------ Provided information ------

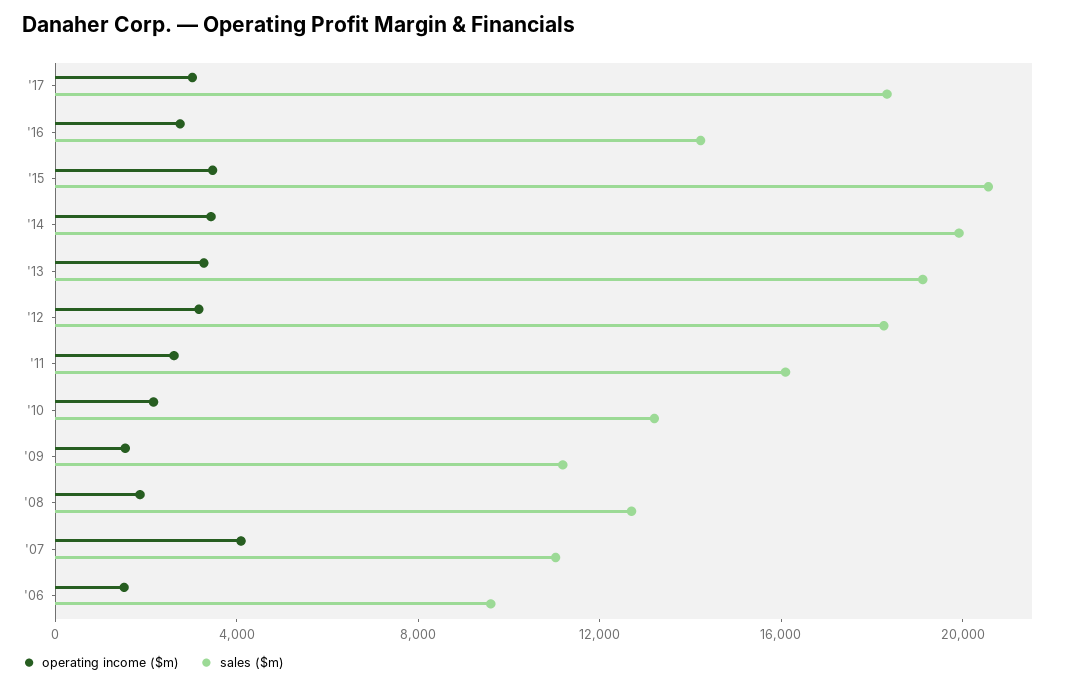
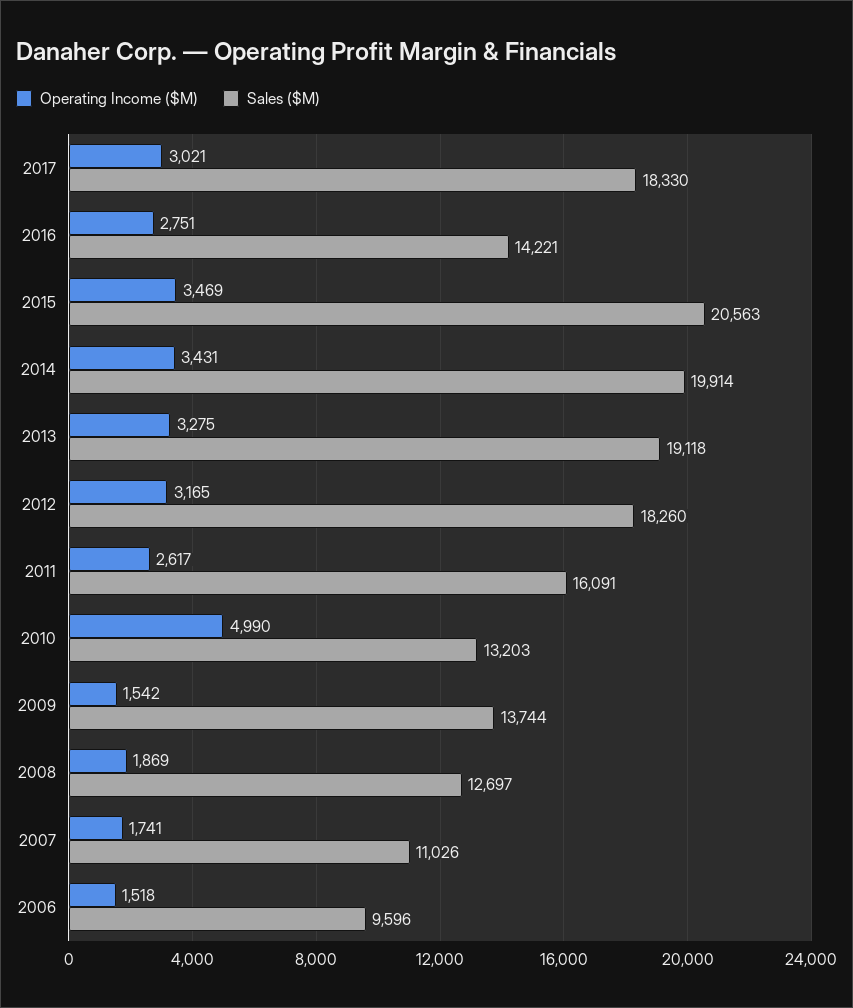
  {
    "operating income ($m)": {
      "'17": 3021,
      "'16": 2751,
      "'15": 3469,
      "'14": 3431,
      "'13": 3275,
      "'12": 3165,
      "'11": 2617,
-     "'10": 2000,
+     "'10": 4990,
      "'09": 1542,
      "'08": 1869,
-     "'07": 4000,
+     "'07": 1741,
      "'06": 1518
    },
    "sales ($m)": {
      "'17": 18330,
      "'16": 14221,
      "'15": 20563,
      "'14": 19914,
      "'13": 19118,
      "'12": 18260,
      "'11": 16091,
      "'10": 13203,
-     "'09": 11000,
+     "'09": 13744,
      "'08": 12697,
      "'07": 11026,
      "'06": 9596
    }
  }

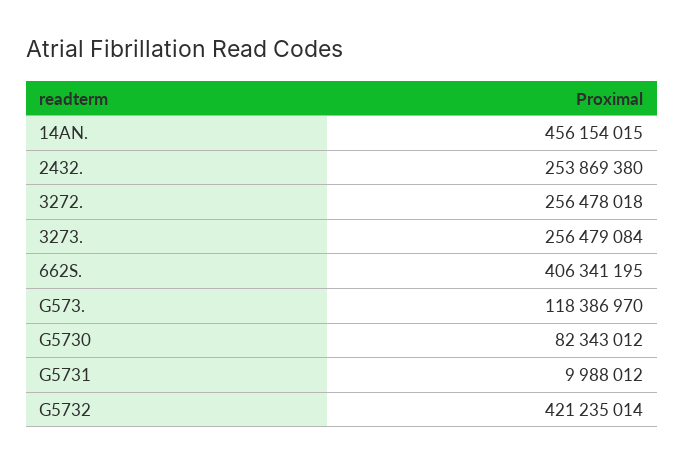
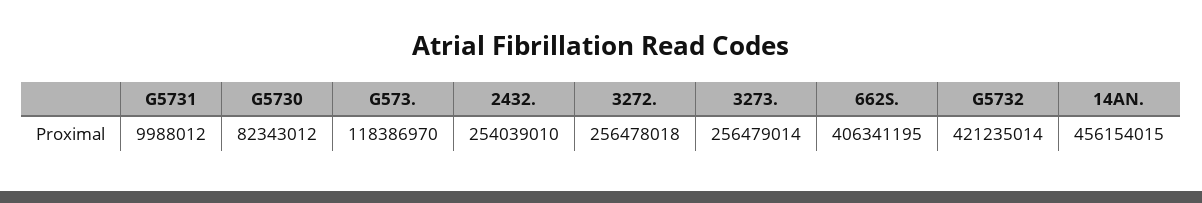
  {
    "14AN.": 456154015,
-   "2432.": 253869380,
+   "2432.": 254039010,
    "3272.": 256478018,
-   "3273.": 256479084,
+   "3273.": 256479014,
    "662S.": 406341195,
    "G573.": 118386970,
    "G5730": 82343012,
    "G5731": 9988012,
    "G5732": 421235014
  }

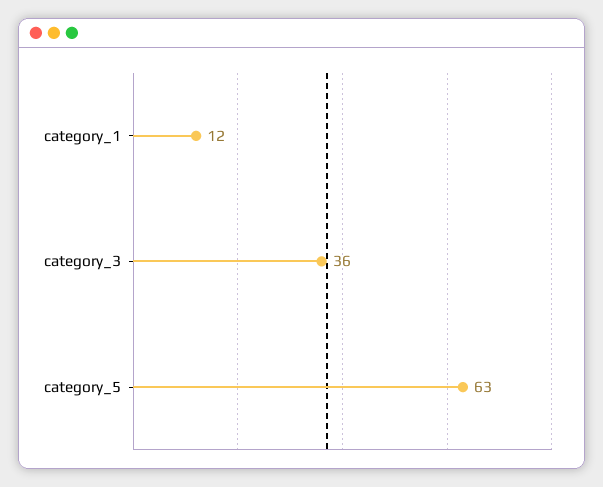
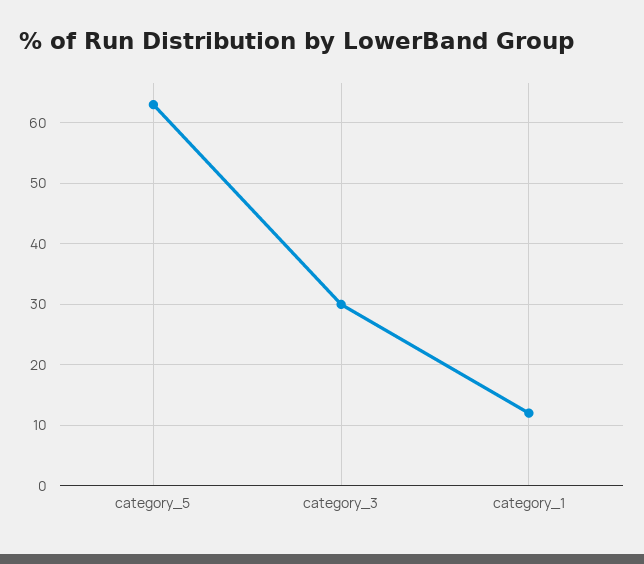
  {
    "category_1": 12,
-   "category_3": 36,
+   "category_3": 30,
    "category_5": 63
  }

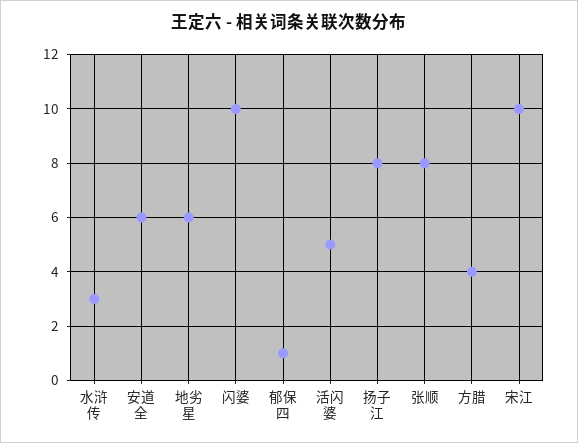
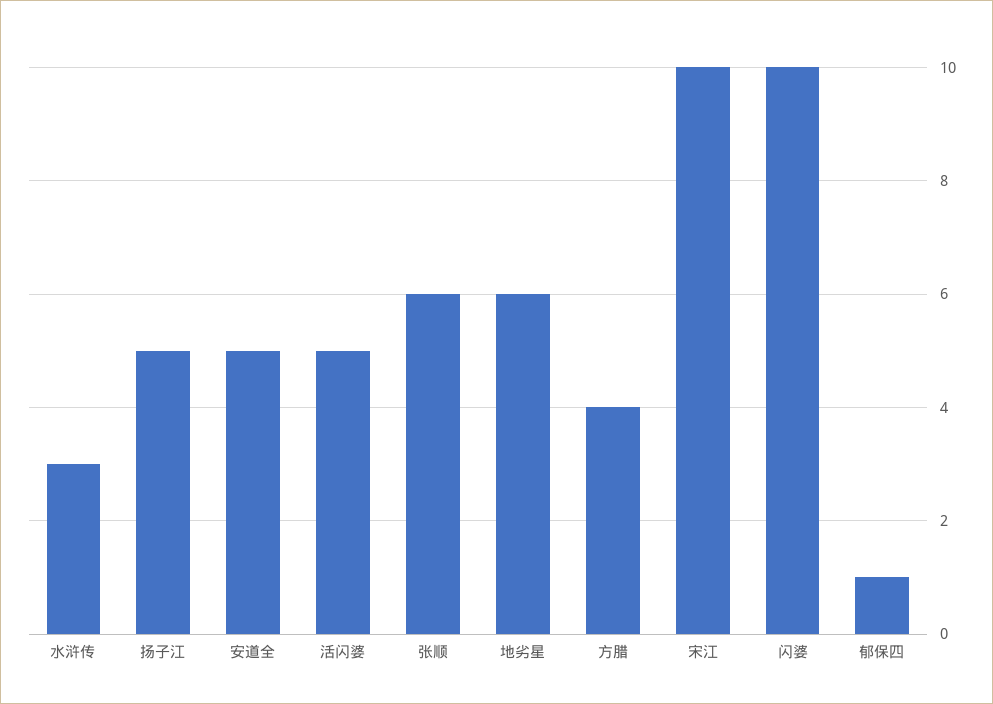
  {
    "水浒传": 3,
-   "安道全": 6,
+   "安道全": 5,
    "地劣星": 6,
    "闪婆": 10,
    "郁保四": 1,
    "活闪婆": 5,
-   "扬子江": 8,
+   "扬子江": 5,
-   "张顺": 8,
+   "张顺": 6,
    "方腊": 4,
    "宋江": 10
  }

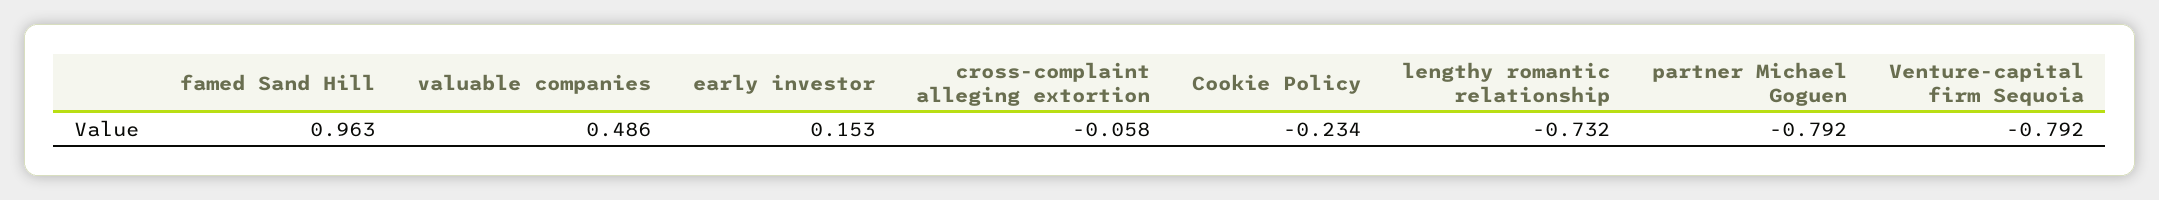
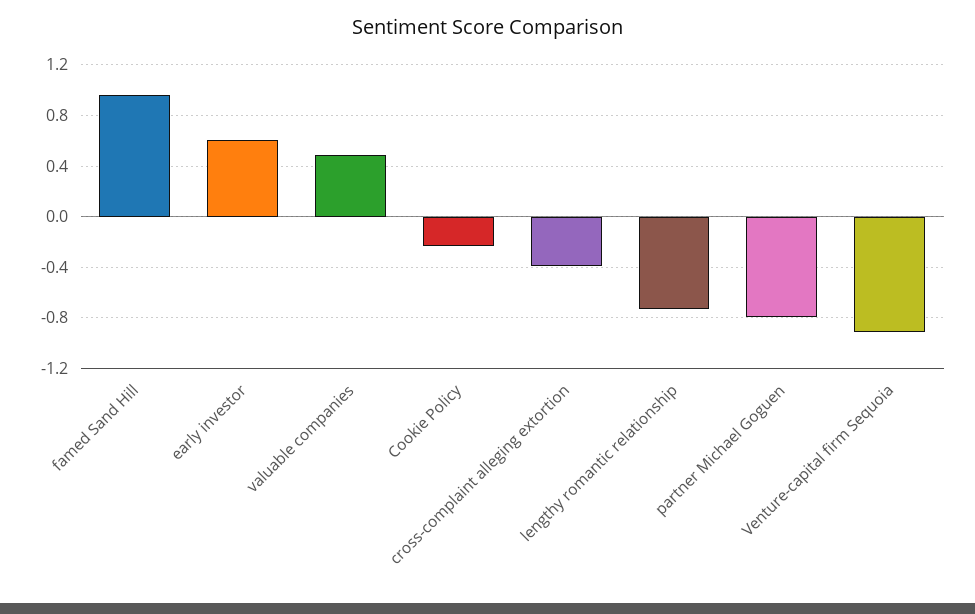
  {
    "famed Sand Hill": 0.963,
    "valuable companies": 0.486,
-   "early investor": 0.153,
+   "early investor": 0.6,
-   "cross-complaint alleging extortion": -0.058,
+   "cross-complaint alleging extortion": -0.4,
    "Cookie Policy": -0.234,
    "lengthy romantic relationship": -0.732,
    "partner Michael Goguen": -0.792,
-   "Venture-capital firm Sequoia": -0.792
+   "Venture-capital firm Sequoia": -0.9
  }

------

Directions for this task
Without the pictures, give the entries above back exactly.

Solution
  {
    "operating income ($m)": {
      "'17": 3021,
      "'16": 2751,
      "'15": 3469,
      "'14": 3431,
      "'13": 3275,
      "'12": 3165,
      "'11": 2617,
-     "'10": 2000,
+     "'10": 4990,
      "'09": 1542,
      "'08": 1869,
-     "'07": 4000,
+     "'07": 1741,
      "'06": 1518
    },
    "sales ($m)": {
      "'17": 18330,
      "'16": 14221,
      "'15": 20563,
      "'14": 19914,
      "'13": 19118,
      "'12": 18260,
      "'11": 16091,
      "'10": 13203,
-     "'09": 11000,
+     "'09": 13744,
      "'08": 12697,
      "'07": 11026,
      "'06": 9596
    }
  }

  {
    "14AN.": 456154015,
-   "2432.": 253869380,
+   "2432.": 254039010,
    "3272.": 256478018,
-   "3273.": 256479084,
+   "3273.": 256479014,
    "662S.": 406341195,
    "G573.": 118386970,
    "G5730": 82343012,
    "G5731": 9988012,
    "G5732": 421235014
  }

  {
    "category_1": 12,
-   "category_3": 36,
+   "category_3": 30,
    "category_5": 63
  }

  {
    "水浒传": 3,
-   "安道全": 6,
+   "安道全": 5,
    "地劣星": 6,
    "闪婆": 10,
    "郁保四": 1,
    "活闪婆": 5,
-   "扬子江": 8,
+   "扬子江": 5,
-   "张顺": 8,
+   "张顺": 6,
    "方腊": 4,
    "宋江": 10
  }

  {
    "famed Sand Hill": 0.963,
    "valuable companies": 0.486,
-   "early investor": 0.153,
+   "early investor": 0.6,
-   "cross-complaint alleging extortion": -0.058,
+   "cross-complaint alleging extortion": -0.4,
    "Cookie Policy": -0.234,
    "lengthy romantic relationship": -0.732,
    "partner Michael Goguen": -0.792,
-   "Venture-capital firm Sequoia": -0.792
+   "Venture-capital firm Sequoia": -0.9
  }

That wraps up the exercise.